(Dataset entries)
------------------------------------------------------------
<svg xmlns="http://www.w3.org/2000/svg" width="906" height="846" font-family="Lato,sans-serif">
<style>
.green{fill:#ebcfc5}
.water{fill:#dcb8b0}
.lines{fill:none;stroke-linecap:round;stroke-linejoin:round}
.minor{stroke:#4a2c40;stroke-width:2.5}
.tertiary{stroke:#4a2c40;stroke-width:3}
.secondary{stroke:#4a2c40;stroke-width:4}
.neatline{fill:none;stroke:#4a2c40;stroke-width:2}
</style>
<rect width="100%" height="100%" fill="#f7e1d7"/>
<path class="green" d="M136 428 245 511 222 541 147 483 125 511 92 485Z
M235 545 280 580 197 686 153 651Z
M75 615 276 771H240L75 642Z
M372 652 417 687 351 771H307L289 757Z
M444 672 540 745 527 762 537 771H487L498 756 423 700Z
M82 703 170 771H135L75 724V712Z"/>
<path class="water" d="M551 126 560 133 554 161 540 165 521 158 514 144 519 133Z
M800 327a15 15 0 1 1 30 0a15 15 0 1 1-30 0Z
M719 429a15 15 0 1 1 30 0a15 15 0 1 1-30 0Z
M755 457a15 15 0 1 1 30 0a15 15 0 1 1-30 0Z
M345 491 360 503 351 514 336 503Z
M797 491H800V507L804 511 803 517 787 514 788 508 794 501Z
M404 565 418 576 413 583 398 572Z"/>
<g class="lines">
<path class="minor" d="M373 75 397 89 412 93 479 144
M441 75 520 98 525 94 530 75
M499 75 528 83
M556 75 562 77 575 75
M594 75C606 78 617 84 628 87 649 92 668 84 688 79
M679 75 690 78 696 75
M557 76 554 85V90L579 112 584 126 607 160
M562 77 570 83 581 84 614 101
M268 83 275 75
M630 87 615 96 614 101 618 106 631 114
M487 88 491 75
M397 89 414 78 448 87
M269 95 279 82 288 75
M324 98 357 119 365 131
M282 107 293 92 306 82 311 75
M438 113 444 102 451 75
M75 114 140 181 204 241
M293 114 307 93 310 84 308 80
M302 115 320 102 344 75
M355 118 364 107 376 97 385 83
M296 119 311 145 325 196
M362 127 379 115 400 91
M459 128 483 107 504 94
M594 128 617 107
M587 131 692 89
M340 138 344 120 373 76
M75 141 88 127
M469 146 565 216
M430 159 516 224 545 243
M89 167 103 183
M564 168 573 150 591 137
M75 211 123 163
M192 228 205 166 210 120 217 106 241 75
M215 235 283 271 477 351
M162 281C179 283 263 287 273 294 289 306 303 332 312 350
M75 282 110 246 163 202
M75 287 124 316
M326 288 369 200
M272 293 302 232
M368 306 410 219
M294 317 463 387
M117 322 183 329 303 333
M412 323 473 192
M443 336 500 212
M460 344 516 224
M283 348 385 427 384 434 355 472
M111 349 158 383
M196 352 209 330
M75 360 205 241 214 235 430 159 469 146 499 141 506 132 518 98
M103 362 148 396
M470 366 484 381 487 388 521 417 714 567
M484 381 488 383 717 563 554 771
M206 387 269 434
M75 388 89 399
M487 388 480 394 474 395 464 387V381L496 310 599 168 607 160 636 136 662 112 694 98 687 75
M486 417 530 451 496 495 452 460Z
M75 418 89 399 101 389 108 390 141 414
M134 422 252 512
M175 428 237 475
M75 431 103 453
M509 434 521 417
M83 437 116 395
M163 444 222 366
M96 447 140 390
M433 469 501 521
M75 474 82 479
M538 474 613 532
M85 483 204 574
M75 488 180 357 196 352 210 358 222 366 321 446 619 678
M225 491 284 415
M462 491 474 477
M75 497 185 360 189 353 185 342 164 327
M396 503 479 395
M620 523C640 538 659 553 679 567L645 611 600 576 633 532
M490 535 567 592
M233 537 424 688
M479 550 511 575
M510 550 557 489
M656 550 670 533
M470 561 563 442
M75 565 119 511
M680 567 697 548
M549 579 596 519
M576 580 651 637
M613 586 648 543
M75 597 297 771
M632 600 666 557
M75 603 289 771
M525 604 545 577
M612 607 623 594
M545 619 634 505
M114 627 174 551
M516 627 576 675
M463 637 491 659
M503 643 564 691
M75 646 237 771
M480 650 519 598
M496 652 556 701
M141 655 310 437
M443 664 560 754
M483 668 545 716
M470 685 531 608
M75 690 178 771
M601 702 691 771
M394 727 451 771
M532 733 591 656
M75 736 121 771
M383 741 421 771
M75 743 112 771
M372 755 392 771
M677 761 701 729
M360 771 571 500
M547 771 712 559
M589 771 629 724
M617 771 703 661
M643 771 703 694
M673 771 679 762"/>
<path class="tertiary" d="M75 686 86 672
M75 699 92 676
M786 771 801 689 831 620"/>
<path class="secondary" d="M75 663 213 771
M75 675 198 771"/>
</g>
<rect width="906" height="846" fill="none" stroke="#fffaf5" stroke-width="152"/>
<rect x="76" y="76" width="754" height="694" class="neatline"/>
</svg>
------------------------------------------------------------
- **WHAT IS EXPECTED**:
Working from the data above, extract solely the lines from the one containing "M487 88 491 75" through the one containing "M576 580 651 637", exactly as they appear, both included.

- **SOLUTION TO THE EXERCISE**:
M487 88 491 75
M397 89 414 78 448 87
M269 95 279 82 288 75
M324 98 357 119 365 131
M282 107 293 92 306 82 311 75
M438 113 444 102 451 75
M75 114 140 181 204 241
M293 114 307 93 310 84 308 80
M302 115 320 102 344 75
M355 118 364 107 376 97 385 83
M296 119 311 145 325 196
M362 127 379 115 400 91
M459 128 483 107 504 94
M594 128 617 107
M587 131 692 89
M340 138 344 120 373 76
M75 141 88 127
M469 146 565 216
M430 159 516 224 545 243
M89 167 103 183
M564 168 573 150 591 137
M75 211 123 163
M192 228 205 166 210 120 217 106 241 75
M215 235 283 271 477 351
M162 281C179 283 263 287 273 294 289 306 303 332 312 350
M75 282 110 246 163 202
M75 287 124 316
M326 288 369 200
M272 293 302 232
M368 306 410 219
M294 317 463 387
M117 322 183 329 303 333
M412 323 473 192
M443 336 500 212
M460 344 516 224
M283 348 385 427 384 434 355 472
M111 349 158 383
M196 352 209 330
M75 360 205 241 214 235 430 159 469 146 499 141 506 132 518 98
M103 362 148 396
M470 366 484 381 487 388 521 417 714 567
M484 381 488 383 717 563 554 771
M206 387 269 434
M75 388 89 399
M487 388 480 394 474 395 464 387V381L496 310 599 168 607 160 636 136 662 112 694 98 687 75
M486 417 530 451 496 495 452 460Z
M75 418 89 399 101 389 108 390 141 414
M134 422 252 512
M175 428 237 475
M75 431 103 453
M509 434 521 417
M83 437 116 395
M163 444 222 366
M96 447 140 390
M433 469 501 521
M75 474 82 479
M538 474 613 532
M85 483 204 574
M75 488 180 357 196 352 210 358 222 366 321 446 619 678
M225 491 284 415
M462 491 474 477
M75 497 185 360 189 353 185 342 164 327
M396 503 479 395
M620 523C640 538 659 553 679 567L645 611 600 576 633 532
M490 535 567 592
M233 537 424 688
M479 550 511 575
M510 550 557 489
M656 550 670 533
M470 561 563 442
M75 565 119 511
M680 567 697 548
M549 579 596 519
M576 580 651 637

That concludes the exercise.